Reducing Inflammation May Be A Matter Of Controlling MicroRNAs; Discovery Provides Insight For Autoimmune Disorder, Arthritis, Cancer Treatments

Inflammation
Scientists believe that inhibiting certain microRNAs can prevent inflammation, the precursor to several chronic ailments like arthritis. Photo courtesy of Shutterstock

Advancements in medical science have been unprecedented in the past few decades, enabling people to live longer, healthier lives. Old age, of course, comes with its own set of issues, but scientists are now attempting to create medicines that will prevent onset of age-related diseases before they even manifest. And one way to do that is to manipulate two microRNA molecules that control inflammation, which is linked to several chronic conditions. This groundbreaking research has been published in the journal Immunity.

MicroRNAs or miRNAs are small non-coding RNA molecules found in our cells. Their primary responsibility is gene regulation, but under certain circumstances, such as mutations, they also cause diseases. In fact, there is a publicly available database that documents all human diseases that are caused by microRNA dysregulation.

The researchers of this particular study wanted to further analyze the potential role of miRNAs in human diseases. On working with mice models that are genetically and anatomically close to humans, the scientists found two microRNAs that controlled inflammation. Specifically, they found that genetically removing a microRNA from a mouse caused spontaneous chronic inflammation that subsequently led to diseases such as cancer or an autoimmune disorder. The mice eventually died because of these conditions.

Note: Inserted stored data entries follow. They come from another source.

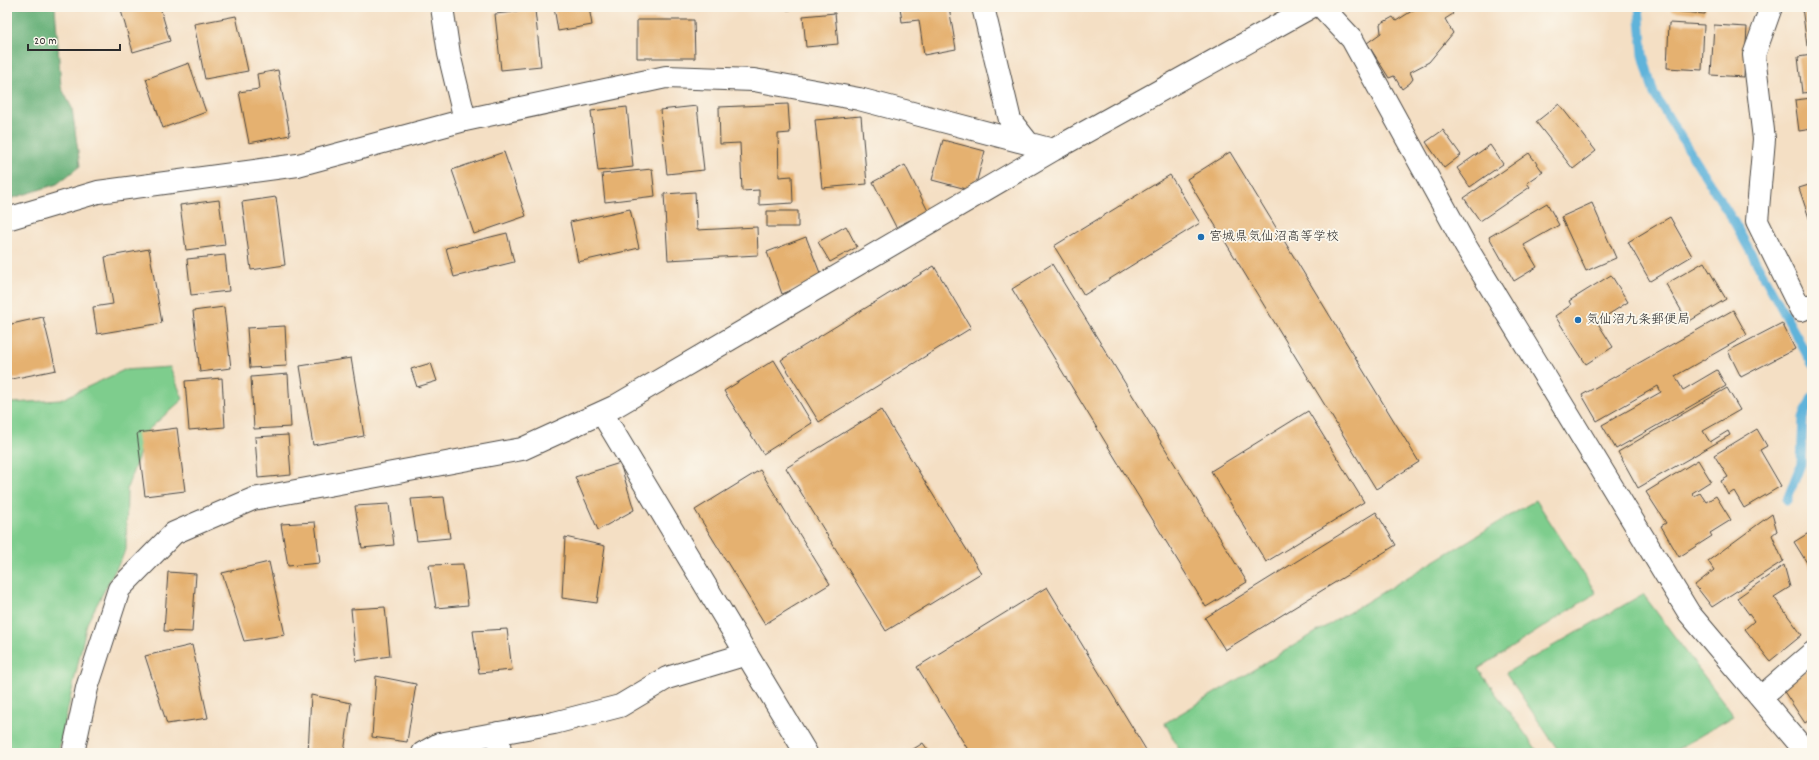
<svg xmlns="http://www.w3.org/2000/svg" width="1819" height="760" font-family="Dekko,'Klee One',sans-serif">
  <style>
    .green { fill: #7ecd8d; stroke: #547c5c }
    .forest { fill: #66b078; stroke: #486e52 }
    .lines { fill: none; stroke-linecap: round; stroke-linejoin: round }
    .stream { stroke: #5eb3da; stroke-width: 9 }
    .building { fill: #e5b16f }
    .minor-casing { stroke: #494642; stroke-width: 24 }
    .minor { stroke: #fff; stroke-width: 22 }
    .poi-dot { fill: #1f6fb2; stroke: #fbf7ec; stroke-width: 1.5 }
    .labels { text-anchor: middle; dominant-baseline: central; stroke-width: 3.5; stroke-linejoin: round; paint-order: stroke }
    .poi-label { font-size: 13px; fill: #2b2b2b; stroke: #fbf7ec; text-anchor: start }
  </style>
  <rect width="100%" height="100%" fill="#fbf7ec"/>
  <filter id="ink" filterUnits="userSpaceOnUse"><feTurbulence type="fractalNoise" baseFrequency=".025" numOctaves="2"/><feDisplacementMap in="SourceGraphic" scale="8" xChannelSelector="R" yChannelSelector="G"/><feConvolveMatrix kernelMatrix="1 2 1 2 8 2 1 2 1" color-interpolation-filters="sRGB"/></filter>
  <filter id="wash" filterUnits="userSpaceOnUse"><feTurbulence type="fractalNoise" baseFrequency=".012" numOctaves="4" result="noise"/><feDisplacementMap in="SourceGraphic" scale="16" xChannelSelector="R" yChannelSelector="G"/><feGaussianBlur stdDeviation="0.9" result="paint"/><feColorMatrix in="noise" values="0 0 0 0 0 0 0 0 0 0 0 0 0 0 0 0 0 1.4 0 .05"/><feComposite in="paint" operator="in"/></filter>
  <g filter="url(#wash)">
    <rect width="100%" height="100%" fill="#f4dfc4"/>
    <!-- green -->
    <path class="green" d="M170,367L183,399L148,430L127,488L126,550L87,623L58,753H7V402L13,403L60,400L124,370Z
      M1536,500L1596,593L1478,669L1539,753H1181L1165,723Z
      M1643,594L1734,716L1671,753H1560L1506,673Z"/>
    <!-- forest -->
    <path class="forest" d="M7,7H55L61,87L72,108L80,166L57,184L7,200Z"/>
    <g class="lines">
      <!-- stream -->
      <path class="stream" d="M1639,7L1643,55L1654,94L1734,222L1812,364
        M1787,500L1801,464L1803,418L1812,397"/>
    </g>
    <g id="blocks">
      <!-- building -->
      <path class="building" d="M120,7H160L170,41L133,52Z
        M554,7H589L592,25L558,31Z
        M787,7H809V8L787,10Z
        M900,7H949L956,49L924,55L919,20L902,22Z
        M1418,7H1448L1453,14L1445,19L1453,33L1429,62L1410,72L1413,79L1410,83L1402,89L1394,76L1389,78L1367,43L1381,33L1380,24L1393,17L1396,21Z
        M1671,7H1706L1705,14L1671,11Z
        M1802,7H1812V45L1807,46Z
        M535,10L541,66L501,70L495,14Z
        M835,13L838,44L806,47L803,16Z
        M236,16L248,71L205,79L194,24Z
        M637,20H694L695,58H637Z
        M1669,23L1704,25L1702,70L1667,68Z
        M1714,25L1747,27L1744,77L1711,75Z
        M1812,55V92L1802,93L1798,57Z
        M189,63L206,112L163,128L146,79Z
        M278,70L290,135L249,143L239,92L259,89L257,74Z
        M1812,98V129L1799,131L1795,100Z
        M788,104L790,133L778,134L779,177L792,176L793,203L759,205V190L742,191L740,143L720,144L719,107Z
        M1559,104L1596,151L1573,169L1536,122Z
        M697,106L704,170L667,174L660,110Z
        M627,107L633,167L598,171L591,111Z
        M861,116L867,184L822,188L815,120Z
        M1443,130L1461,155L1444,168L1426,142Z
        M943,140L985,151L974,191L932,180Z
        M1490,145L1503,164L1470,187L1457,168Z
        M504,152L526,216L474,234L452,170Z
        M1230,152L1419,462L1376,489L1187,179Z
        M1529,153L1543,172L1527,183L1530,187L1480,221L1464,198Z
        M905,165L928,211L896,227L873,182Z
        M652,169L655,196L605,202L602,174Z
        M1170,175L1200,223L1084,295L1054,246Z
        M1812,184V227L1799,188Z
        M695,192L697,230L757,227L758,255L668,260L664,194Z
        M276,197L285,265L251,270L242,202Z
        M219,200L225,245L186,250L180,205Z
        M1547,203L1559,225L1524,245L1537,267L1514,281L1489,237Z
        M1592,203L1616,258L1586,271L1561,217Z
        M630,209L639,248L578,262L570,222Z
        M767,211H798V227H767Z
        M1670,217L1692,256L1650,281L1628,242Z
        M846,226L857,247L830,262L818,242Z
        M507,233L514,262L454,277L446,248Z
        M806,237L822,278L782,294L767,252Z
        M149,249L162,323L97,334L93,307L113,304L105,257Z
        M225,255L229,291L191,295L187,259Z
        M1704,262L1726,299L1688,322L1666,284Z
        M1052,264L1247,582L1206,607L1012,289Z
        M934,266L971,328L819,422L781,360Z
        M1611,275L1628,302L1597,322L1613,347L1586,364L1555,316L1571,305L1569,301Z
        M224,307L231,368L200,372L193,311Z
        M1733,310L1747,335L1675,376L1683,390L1717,370L1726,386L1616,449L1602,425L1661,392L1658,386L1597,421L1582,395Z
        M43,317L56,370L7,380V325Z
        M1782,323L1795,349L1741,377L1728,351Z
        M285,326L287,366L250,368L247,328Z
        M351,358L364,436L313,445L300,366Z
        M774,360L812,423L763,454L724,391Z
        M431,363L437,381L417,387L411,369Z
        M288,374L291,427L254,429L251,377Z
        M222,378L225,427L189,430L185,381Z
        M1727,388L1740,410L1703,431L1710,442L1728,431L1730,435L1638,488L1618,452Z
        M881,410L981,573L886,631L786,468Z
        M1308,411L1364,502L1266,562L1211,471Z
        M177,428L185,491L145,496L137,433Z
        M1757,429L1767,446L1760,450L1781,486L1744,508L1734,491L1728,495L1721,481L1728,477L1714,455Z
        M288,435L291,475L258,478L255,437Z
        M1698,460L1711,481L1692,493L1694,496L1700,493L1706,502L1716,496L1731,520L1710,533L1712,536L1679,557L1661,526L1666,523L1646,492Z
        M620,463L634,510L598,530L575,477Z
        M760,470L830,584L765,624L695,510Z
        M444,497L450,538L417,541L411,499Z
        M389,504L394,545L362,548L355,506Z
        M1376,512L1396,545L1225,650L1205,618Z
        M1772,514L1777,531L1772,535L1783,561L1712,607L1695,585L1714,570L1708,561Z
        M315,522L320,563L288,566L281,524Z
        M1812,531V571L1794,542Z
        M565,537L605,546L597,603L562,598Z
        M269,562L285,635L244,641L222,573Z
        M463,564L468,605L436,608L429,565Z
        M1784,565L1790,587L1774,597L1802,635L1770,661L1745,629L1754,621L1737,598Z
        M168,572L196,574L192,632L164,631Z
        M1047,587L1148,753H970L917,667Z
        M385,607L390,656L356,661L351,609Z
        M507,629L512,670L479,673L473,631Z
        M192,645L208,718L167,724L145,656Z
        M1812,666V718L1805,723L1781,687Z
        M376,676L416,684L407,742L372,737Z
        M311,695L351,703L344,753H308Z
        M923,743L930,753H907Z"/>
    </g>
  </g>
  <g filter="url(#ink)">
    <use href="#blocks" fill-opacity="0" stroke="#494642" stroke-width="1"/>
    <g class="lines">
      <!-- minor casing -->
      <g class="minor-casing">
        <path id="minor" d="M442,7L449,54L465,120
          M983,7L1010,120L1029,144
          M1322,7L1352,39L1465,245L1689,613L1807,753
          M1771,7L1754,55L1764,139L1757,221L1801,310L1812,305
          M7,219L98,192L298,165L465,120L666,77L754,80L859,99L1053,150
          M602,413L806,753
          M1761,697L1812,653
          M498,733L500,753
          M73,753L87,688L119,589L174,533L253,499L522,449L614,407L1053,150L1311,7
          M423,753L439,744L554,723L620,706L667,678L747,654"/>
      </g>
      <!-- minor -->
      <use href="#minor" class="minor"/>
    </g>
  </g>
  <!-- markers -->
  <g class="poi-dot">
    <circle cx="1201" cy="237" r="4"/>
    <circle cx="1578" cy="320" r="4"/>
  </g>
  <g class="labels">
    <!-- poi labels -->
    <g class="poi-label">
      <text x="1209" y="237">宮城県気仙沼高等学校</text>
      <text x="1586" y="320">気仙沼九条郵便局</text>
    </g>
  </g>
  <!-- margin -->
  <rect width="1819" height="760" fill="none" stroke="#fbf7ec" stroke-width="24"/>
  <!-- scale -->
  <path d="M28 44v6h92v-6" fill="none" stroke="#2b2b2b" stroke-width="2"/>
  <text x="34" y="44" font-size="12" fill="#2b2b2b" stroke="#fbf7ec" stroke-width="3" paint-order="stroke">20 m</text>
</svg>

These microRNAs are produced by certain types of immune cells that have been previously implicated in autoimmune disorders. These cells called T follicular helper cells are known to produce antibodies that attack the body’s own tissues, causing chronic inflammation. The microRNAs in question have been found to promote and control these T cells.

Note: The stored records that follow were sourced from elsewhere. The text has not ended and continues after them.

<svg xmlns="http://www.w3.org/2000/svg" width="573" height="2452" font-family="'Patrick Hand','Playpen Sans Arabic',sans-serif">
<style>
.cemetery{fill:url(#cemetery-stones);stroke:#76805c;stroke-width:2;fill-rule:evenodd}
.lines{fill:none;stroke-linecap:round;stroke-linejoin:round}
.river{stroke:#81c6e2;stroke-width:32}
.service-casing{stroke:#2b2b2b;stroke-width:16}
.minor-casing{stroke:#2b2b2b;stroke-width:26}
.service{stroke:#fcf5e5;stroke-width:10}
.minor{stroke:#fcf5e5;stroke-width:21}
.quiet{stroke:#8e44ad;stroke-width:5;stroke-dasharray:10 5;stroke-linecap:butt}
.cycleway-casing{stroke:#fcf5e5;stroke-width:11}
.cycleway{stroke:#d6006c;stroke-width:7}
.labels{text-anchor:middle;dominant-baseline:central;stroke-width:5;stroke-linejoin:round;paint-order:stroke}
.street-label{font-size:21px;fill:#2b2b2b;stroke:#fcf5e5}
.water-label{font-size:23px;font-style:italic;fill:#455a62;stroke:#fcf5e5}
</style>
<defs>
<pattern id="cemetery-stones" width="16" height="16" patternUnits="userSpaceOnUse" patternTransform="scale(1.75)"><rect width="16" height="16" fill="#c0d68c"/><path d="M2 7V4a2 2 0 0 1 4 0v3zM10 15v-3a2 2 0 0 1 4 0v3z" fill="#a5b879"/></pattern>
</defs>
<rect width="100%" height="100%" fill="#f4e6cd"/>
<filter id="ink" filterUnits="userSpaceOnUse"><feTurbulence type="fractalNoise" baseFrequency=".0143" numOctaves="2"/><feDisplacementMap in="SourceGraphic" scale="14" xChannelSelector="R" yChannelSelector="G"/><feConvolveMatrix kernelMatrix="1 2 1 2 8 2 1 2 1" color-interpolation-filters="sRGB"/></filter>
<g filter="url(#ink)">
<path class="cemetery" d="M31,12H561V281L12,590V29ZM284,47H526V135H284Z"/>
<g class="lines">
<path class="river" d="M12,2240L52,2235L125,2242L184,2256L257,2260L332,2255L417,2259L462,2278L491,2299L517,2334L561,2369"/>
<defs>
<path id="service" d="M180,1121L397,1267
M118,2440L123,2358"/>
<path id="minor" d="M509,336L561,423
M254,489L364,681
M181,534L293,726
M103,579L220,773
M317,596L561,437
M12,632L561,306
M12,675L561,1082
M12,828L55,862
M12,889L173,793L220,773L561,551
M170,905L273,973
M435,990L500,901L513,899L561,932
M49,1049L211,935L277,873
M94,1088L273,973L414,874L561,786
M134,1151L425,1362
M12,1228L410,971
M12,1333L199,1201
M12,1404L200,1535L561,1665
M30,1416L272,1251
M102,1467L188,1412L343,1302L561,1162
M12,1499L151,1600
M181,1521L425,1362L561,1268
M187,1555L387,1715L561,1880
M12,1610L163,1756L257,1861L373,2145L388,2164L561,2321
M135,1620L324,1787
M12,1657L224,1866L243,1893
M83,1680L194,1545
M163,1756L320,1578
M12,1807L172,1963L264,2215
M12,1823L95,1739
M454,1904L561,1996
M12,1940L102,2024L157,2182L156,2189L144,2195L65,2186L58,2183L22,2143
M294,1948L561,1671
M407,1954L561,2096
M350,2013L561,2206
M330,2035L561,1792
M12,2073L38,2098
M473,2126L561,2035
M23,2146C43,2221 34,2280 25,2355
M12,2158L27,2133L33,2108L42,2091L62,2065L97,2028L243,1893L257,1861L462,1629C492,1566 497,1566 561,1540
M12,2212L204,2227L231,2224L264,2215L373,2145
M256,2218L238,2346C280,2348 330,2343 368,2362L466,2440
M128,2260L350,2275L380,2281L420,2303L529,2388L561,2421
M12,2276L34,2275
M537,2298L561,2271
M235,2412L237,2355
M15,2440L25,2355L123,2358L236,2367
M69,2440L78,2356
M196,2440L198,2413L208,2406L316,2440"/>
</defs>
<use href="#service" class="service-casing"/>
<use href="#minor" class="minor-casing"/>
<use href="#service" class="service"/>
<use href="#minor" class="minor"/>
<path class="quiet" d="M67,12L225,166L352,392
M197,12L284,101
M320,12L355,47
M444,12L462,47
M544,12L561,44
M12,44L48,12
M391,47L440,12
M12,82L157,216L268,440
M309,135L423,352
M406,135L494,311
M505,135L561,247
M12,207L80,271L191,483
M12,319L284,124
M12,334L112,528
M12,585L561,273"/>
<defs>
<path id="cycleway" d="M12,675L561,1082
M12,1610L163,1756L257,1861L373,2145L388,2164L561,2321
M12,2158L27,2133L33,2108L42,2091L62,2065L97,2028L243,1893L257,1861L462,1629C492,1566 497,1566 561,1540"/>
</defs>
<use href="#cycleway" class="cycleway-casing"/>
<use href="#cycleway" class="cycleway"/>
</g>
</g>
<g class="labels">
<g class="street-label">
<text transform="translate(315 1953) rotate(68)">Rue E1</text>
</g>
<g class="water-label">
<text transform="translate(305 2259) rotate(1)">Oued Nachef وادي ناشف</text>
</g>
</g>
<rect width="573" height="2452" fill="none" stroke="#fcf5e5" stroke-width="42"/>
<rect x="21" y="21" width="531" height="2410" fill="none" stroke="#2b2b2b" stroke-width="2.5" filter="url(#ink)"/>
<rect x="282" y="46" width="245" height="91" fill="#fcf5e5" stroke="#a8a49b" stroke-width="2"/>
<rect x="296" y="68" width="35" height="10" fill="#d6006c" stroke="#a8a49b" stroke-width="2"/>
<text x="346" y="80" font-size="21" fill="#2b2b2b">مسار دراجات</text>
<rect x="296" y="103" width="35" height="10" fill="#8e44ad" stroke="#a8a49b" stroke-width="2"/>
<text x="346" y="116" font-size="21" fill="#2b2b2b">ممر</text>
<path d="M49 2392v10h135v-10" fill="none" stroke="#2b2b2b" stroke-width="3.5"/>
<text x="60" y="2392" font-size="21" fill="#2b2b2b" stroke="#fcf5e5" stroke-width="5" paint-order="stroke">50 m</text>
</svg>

But they also found another type of microRNA, the lack of which doesn’t cause inflammation. In other words, the researchers found that one microRNA promotes diseases, while the other prevents it.

"Now we know which cells in the body we need to get miRNA inhibitors delivered to if we want to reduce chronic inflammatory conditions," said lead researcher Ryan O'Connell in a statement. Conducting human research is next on his agenda.

The big question, however, is: Will inhibiting these microRNAs reduce the inflammation indicators and thus eliminate the fatal diseases caused by such inflammation?

Chronic inflammation is now viewed as arising from an immune system that’s out of control, leading to the development of certain conditions, including diabetes, lupus, arthritis, obesity, cancer, neurodegeneration, and cardiovascular disease, along with a shortened life span.

Since chronic inflammation is not easily detected by doctors, discovering this underlying cause can be quite a challenge. But there are biomarkers such as elevated levels of cytokines or antibodies that are indicators of inflammation.

"Everyone waits until they have bad symptoms to go see the doctor," O’Connell said. "However, the goal of medicine is to take a person who is not sick yet and be able to analyze something we can test that can help predict whether they're going to be sick in the future — and take appropriate measures to prevent terrible outcomes."